___ Source material ___
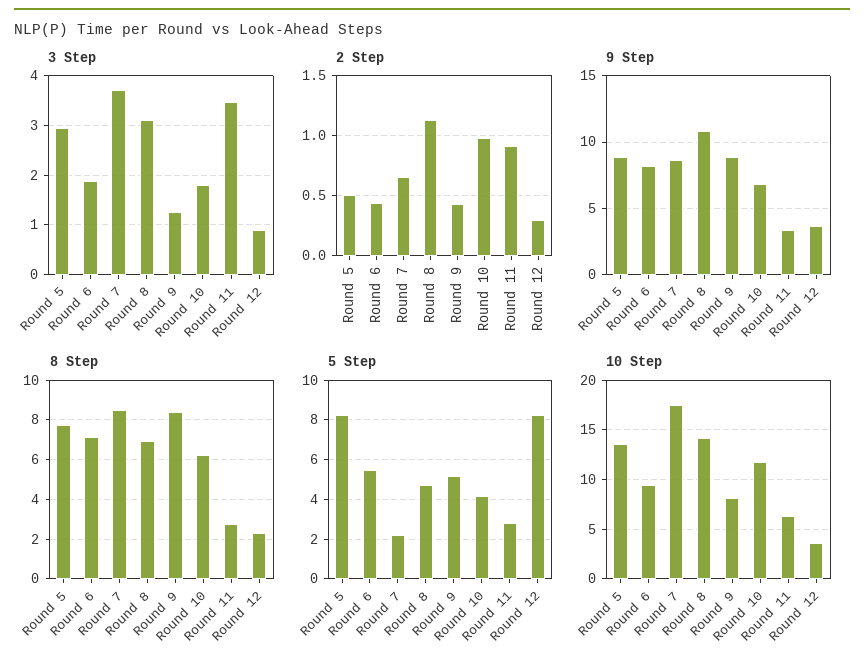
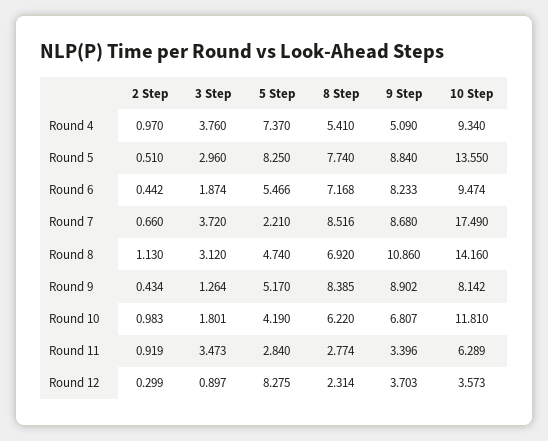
2 Step, Round 4: none -> 0.97
3 Step, Round 4: none -> 3.76
5 Step, Round 4: none -> 7.37
8 Step, Round 4: none -> 5.41
9 Step, Round 4: none -> 5.09
10 Step, Round 4: none -> 9.34

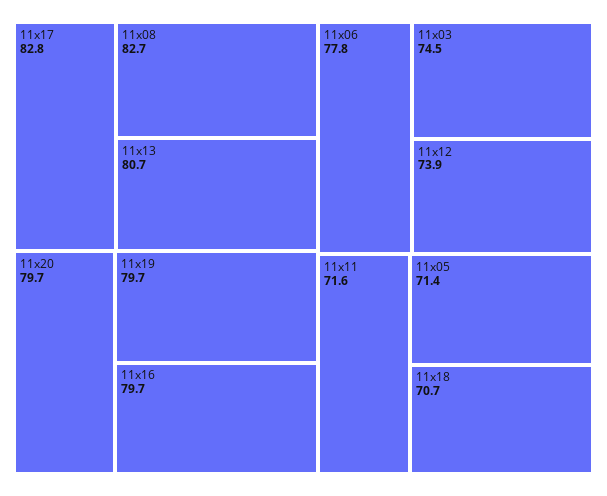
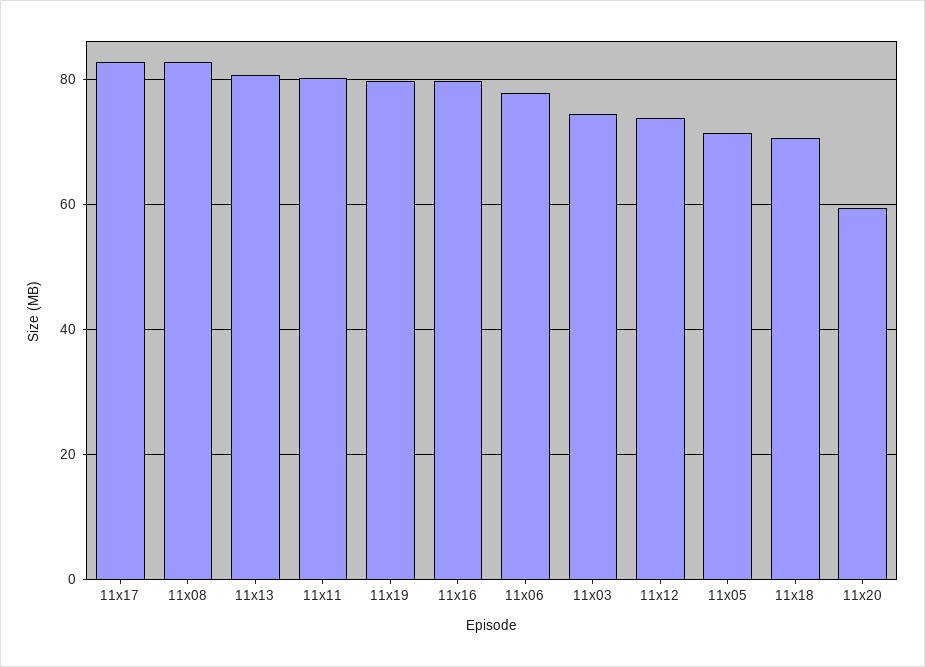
11x20: 79.7 -> 60
11x11: 71.6 -> 80

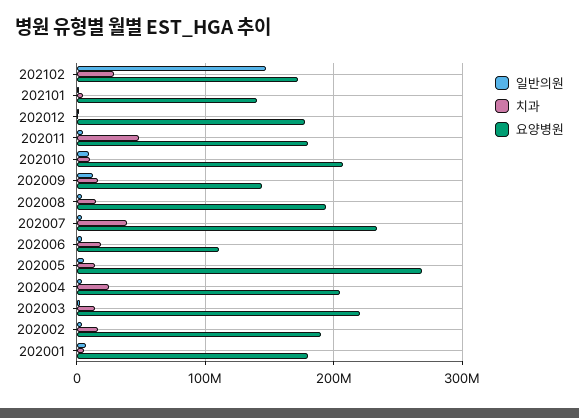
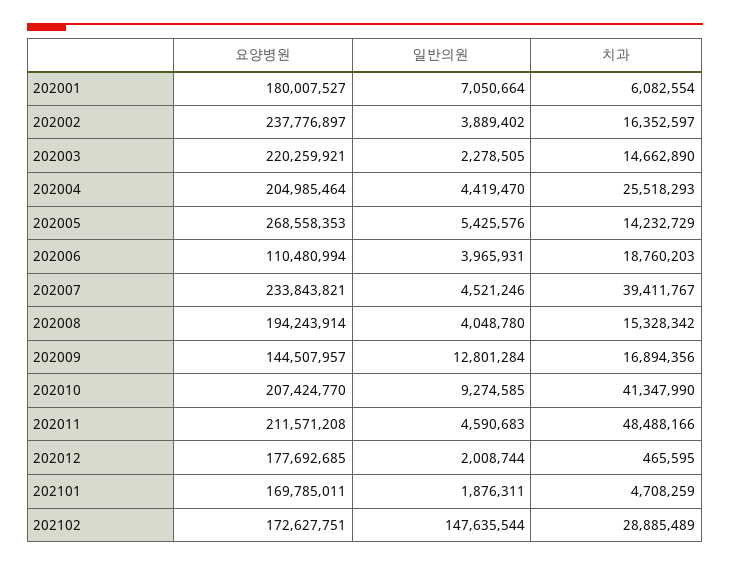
요양병원, 202101: 140000000 -> 169785011
요양병원, 202011: 180000000 -> 211571208
치과, 202010: 10000000 -> 41347990
요양병원, 202002: 190000000 -> 237776897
___
• Problem details
Every record above must be copied exactly, and no picture may appear in the copy.

• Exercise answer
2 Step, Round 4: none -> 0.97
3 Step, Round 4: none -> 3.76
5 Step, Round 4: none -> 7.37
8 Step, Round 4: none -> 5.41
9 Step, Round 4: none -> 5.09
10 Step, Round 4: none -> 9.34

11x20: 79.7 -> 60
11x11: 71.6 -> 80

요양병원, 202101: 140000000 -> 169785011
요양병원, 202011: 180000000 -> 211571208
치과, 202010: 10000000 -> 41347990
요양병원, 202002: 190000000 -> 237776897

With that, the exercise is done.